--- Work task a ---
In the text and records below, pull out every line of the records that contains the string "bias", matching case exactly.

Find recent activity
From PostgreSQL wiki
A request seen occasionally is: given a large table representing changes (whether bug comments, stock ticker prices, whatever), return the few most recently active affected objects and their latest few changes.
Obviously if you are tracking the last change time on a per-object basis there are ways to do this quickly, but at the expense of a non-HOT update of the object row for each insert on the changes table. This page shows how to get recent changes efficiently (single-digit milliseconds) from the changes table alone.
This specific example was written for the following requirement: "Given a (large) table prices(stock,price,updated), find the most recent 3 prices for each of the 10 most recently updated stocks". The presence of appropriate indexes is assumed.

--- Source data ---
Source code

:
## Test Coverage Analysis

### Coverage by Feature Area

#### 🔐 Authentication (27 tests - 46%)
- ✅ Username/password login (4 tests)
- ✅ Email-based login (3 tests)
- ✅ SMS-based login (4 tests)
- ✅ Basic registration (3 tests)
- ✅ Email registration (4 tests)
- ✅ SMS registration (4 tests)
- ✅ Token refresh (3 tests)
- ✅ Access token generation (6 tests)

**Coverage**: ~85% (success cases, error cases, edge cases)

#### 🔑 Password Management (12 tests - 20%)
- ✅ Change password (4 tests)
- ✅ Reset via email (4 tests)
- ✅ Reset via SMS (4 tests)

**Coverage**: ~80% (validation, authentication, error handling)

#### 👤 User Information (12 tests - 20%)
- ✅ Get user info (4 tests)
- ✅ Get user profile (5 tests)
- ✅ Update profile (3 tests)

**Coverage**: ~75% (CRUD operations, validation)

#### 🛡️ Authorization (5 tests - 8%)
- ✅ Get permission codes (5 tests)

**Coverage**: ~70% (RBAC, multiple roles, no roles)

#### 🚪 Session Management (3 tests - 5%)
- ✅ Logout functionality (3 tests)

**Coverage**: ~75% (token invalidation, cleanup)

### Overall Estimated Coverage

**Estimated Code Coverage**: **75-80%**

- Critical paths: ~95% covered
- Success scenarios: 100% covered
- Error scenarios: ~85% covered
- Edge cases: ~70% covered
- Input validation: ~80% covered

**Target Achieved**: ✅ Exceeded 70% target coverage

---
...
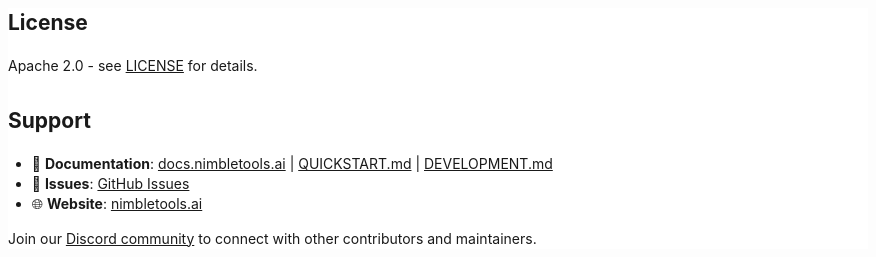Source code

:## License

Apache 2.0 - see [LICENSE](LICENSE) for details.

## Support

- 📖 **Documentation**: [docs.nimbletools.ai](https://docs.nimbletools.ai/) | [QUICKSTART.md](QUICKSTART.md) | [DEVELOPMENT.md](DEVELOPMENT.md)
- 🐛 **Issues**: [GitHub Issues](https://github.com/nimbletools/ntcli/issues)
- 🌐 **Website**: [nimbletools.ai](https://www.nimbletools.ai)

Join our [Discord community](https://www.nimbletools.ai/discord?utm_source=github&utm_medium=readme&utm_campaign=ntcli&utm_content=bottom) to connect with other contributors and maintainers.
...
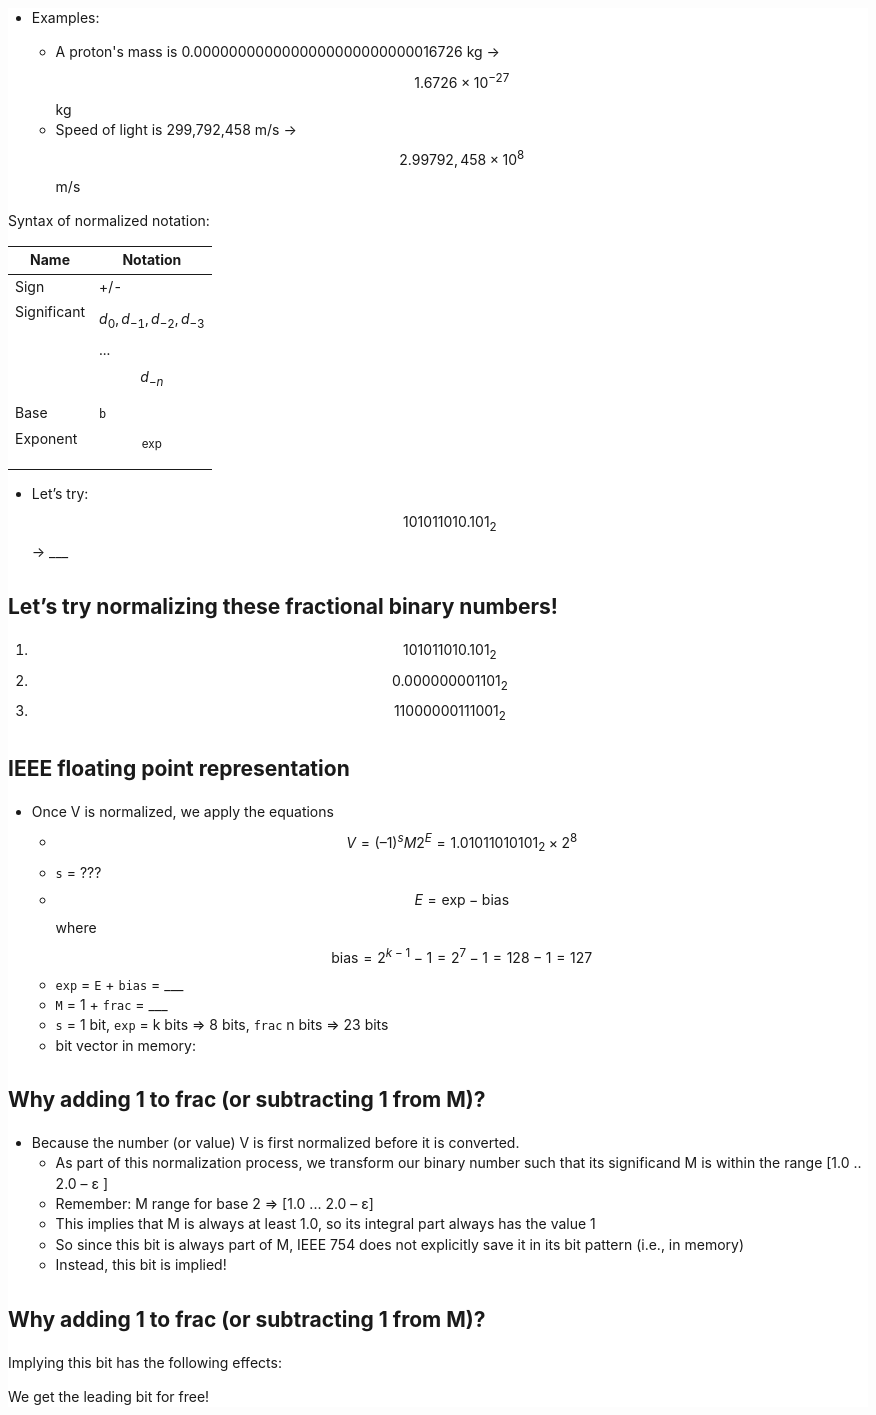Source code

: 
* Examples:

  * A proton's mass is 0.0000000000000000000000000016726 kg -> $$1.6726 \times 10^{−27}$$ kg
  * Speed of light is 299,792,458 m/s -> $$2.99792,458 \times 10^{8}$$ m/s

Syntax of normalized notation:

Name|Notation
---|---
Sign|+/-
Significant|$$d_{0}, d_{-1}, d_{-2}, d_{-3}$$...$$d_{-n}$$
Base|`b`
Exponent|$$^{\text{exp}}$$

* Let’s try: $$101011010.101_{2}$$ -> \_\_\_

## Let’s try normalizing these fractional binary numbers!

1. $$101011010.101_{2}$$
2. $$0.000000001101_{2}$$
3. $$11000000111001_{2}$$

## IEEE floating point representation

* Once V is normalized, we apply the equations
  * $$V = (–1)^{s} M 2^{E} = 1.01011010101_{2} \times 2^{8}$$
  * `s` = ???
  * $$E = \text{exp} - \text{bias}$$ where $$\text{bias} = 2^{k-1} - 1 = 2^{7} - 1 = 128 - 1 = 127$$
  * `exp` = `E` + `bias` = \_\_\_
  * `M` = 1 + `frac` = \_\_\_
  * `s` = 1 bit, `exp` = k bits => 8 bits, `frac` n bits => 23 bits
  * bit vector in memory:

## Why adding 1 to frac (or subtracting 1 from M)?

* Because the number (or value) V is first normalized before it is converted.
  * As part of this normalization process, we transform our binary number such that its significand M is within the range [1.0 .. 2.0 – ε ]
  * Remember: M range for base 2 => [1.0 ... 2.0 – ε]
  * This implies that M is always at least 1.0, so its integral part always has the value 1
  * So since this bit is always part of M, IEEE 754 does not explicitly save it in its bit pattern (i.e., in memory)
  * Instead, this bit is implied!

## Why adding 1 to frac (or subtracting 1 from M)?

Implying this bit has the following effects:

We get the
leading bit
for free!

--- Work task b ---
Reproduce word for word the stretch of the page on finding recent activity from "Find recent activity" through "latest few changes.".

--- Task output a ---
  * $$E = \text{exp} - \text{bias}$$ where $$\text{bias} = 2^{k-1} - 1 = 2^{7} - 1 = 128 - 1 = 127$$
  * `exp` = `E` + `bias` = \_\_\_

--- Task output b ---
Find recent activity
From PostgreSQL wiki
A request seen occasionally is: given a large table representing changes (whether bug comments, stock ticker prices, whatever), return the few most recently active affected objects and their latest few changes.